- ACTIVITY LIST -
**A.** Reproduce the part of the post about the fraudulent Postal Service email that begins at the words "I had opened" and ends after "far, no notifications.".
**B.** Continue the post about the fraudulent Postal Service email, picking up after its final sentence.

- DOCUMENT SEGMENT -
= Beginning of Section =

Saturday, February 25, 2012

Has anyone had to deal with the Postal Service fraudulent email?

I got an email a few days ago saying that a package i sent on a previous date had been adressed incorrectly, to open the attachment and print a reciept or something and bring it to a USPS office. It looked official, was sent by support@usps.com, had the Postal service seal and everything. Well, my mom opened the attachment, and it was a zip file, and nothing really happened at first. Today I suspected something was up. Printed the email, took it to the post office. Some guy was in there with the exact same email. The clerks there had no clue and said the emails were fake and the attachment was probably a virus. Sure enough, i get home, check the usps website (on my laptop) and see a warning on the page saying not to open emails claiming that a package was mis-shipped by the postal service blah blah blah. I go back on the fam. computer... the account that opened the attachment is totally fuxxated... unresponsive, black screen, error messages galor.



I had opened the attachment on the laptop that i am using rite now as well, but so far nothing. I have windows 7 but my mcafee is expired, but i still get some protection from dell, internet explorer, the mcafee program, and norton. so far, no notifications.



i am scared to shut down or restart, because that is when the virus hit the fam. computer, a gateway w/ windows before vista.. cant remember what it was.

= End of Section =

- DATASET EXCERPTS -
= Beginning of Section =

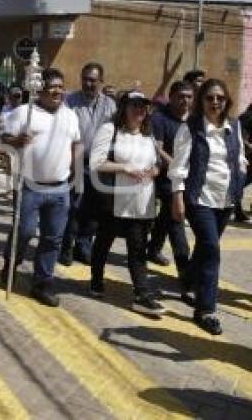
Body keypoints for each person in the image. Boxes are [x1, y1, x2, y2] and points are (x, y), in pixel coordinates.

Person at [169, 78, 246, 335]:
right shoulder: (190, 128)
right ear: (202, 100)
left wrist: (239, 179)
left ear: (226, 101)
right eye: (210, 98)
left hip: (225, 200)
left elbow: (240, 160)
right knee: (212, 249)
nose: (215, 102)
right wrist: (177, 197)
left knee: (204, 247)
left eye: (220, 98)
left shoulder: (233, 126)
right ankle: (206, 309)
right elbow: (178, 166)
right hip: (199, 198)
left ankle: (188, 279)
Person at [2, 68, 81, 307]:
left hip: (60, 188)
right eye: (51, 86)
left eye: (60, 86)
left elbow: (76, 143)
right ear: (41, 89)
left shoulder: (70, 115)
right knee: (24, 231)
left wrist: (77, 174)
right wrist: (16, 141)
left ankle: (42, 283)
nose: (56, 90)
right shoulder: (23, 113)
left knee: (53, 238)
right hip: (29, 186)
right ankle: (11, 264)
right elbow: (2, 139)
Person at [89, 91, 165, 315]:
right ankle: (96, 280)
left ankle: (142, 294)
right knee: (104, 242)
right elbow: (96, 162)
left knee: (138, 249)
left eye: (143, 107)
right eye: (135, 105)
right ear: (124, 108)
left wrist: (155, 171)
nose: (140, 110)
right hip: (114, 200)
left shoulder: (148, 135)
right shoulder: (110, 130)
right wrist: (124, 167)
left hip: (142, 204)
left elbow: (157, 163)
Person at [61, 62, 117, 265]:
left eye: (93, 80)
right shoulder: (70, 102)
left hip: (100, 165)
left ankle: (83, 247)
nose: (88, 83)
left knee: (94, 210)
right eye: (85, 79)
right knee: (73, 208)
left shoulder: (110, 105)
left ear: (101, 81)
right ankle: (66, 248)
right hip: (75, 162)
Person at [147, 81, 194, 275]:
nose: (185, 100)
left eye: (189, 96)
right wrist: (177, 165)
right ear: (172, 97)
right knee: (176, 219)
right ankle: (185, 270)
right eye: (181, 96)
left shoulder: (194, 119)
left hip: (187, 178)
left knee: (166, 215)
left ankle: (153, 249)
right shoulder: (159, 118)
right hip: (165, 177)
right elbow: (157, 148)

= End of Section =

- OUTPUTS IN ORDER -
**A.**
I had opened the attachment on the laptop that i am using rite now as well, but so far nothing. I have windows 7 but my mcafee is expired, but i still get some protection from dell, internet explorer, the mcafee program, and norton. so far, no notifications.

**B.**
Has anyone dealt with this virus/ attachment thing yet? im scared for my laptop and docs, because i only have one account on the laptop and no backup yet. I'll leave it running 4 the time being.



any help?Has anyone had to deal with the Postal Service fraudulent email?
Assume that you have been hacked by a malicious program. Do not use either of your computers for any access to any website that requires a password; you are at risk of someone hijacking your web accounts. Especially do not go to a bank or credit card or credit union website. There are a class of criminal malware called the Zeus Banking Trojans that are designed specifically to steal banking information.



And begin the long process of starting over.



These scammers try all kinds of tricks to get people to click on their attachments, which are programs designed to give control of your computer to a remote computer elsewhere on the Internet, and the remote computer then loads its "payload" which could be a botnet for spam, or a keylogger that is designed to capture passwords for bank accounts or other personal information.



The best thing to do is to start over. Copy all of your important data to DVDs, CDs, external hard drives, and / or portable hard drives. Find the factory discs for your computer. Get a copy of KillDisk.



Then use the KillDisk program to completely erase your hard drive. This will wipe out any malicious software.



Then use the factory discs and re-install the factory-supplied software, and begin setting up the computer again the way you used to have it.



The people who create this malicious software keep re-writing it so the anti-malware companies have a harder time finding all the specific files and also removing it from your computer. It is actually faster to start over and know you are clean of malware, than to run anti-malware programs over and over hoping to have removed all the malware.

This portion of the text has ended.